No Brasil, há mais de 1,7 milhão de meninas e mulheres de 15 a 29 anos que não completaram o ensino médio, não estudam e não exercem atividade remunerada. Elas representam 26% do total de jovens dessa faixa etária que não concluíram o Ensino Médio e não voltaram a estudar. E elas são mais do que o dobro de meninos e homens nessa situação, que somam cerca de 800 mil – 12,7% do total.
As informações são de um levantamento inédito do Instituto Unibanco, a partir de dados da Pesquisa Nacional por Amostra de Domicílios (PNAD) do IBGE (Instituto Brasileiro de Pesquisa e Estatística), referente a 2015. O mesmo estudo mostra que, entre os jovens que deixaram os estudos no Ensino Médio, os meninos e homens empregados em atividade remunerada superam em mais de duas vezes as meninas e mulheres na mesma situação: eles são 43%, e elas, 18,3% do total de jovens fora da escola.
O fato de 38,8% dos jovens com Ensino Médio incompleto não exercerem atividade remunerada não significa que não trabalhem, pontua Sandra Unbehaum, socióloga e pesquisadora da Fundação Carlos Chagas. Segundo ela, estes dados ainda refletem a divisão sexual do trabalho, com as meninas duas vezes mais vulneráveis do que os meninos nessa situação.
“Se as meninas têm filhos ou irmãos mais novos, elas provavelmente trabalham dentro de casa. Já entre os meninos, a grande maioria deles está em trabalhos precários, sem carteira assinada”, afirma.

O que fazer.
1) Segundo o trecho, quantos meninos e homens de 15 a 29 anos não completaram o ensino médio, não estudam e não exercem atividade remunerada?
2) Reescreva as linhas dos registros entre a que contém "Answer: (B)" e o fim dos registros, inclusive, substituindo "camera" por "lens" e sem mudar mais nada. Deixe as imagens fora da resposta.
O trecho e os registros vêm de fontes diferentes.

Material fornecido.
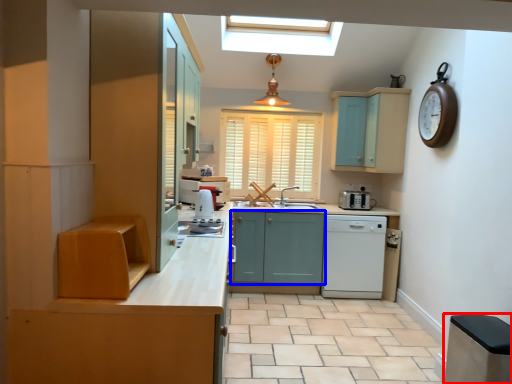
Question: Which object is further to the camera taking this photo, cabinetry (highlighted by a red box) or cabinetry (highlighted by a blue box)?

Choices:
 (A) cabinetry
 (B) cabinetry

Answer: (B)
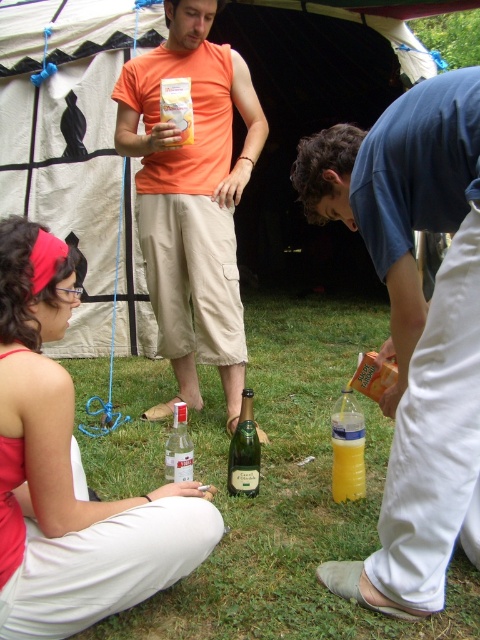
Question: Among these objects, which one is farthest from the camera?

Respostas.
1) Cerca de 800 mil, o que corresponde a 12,7% do total.

2)
Answer: (B)
Question: Among these objects, which one is farthest from the lens?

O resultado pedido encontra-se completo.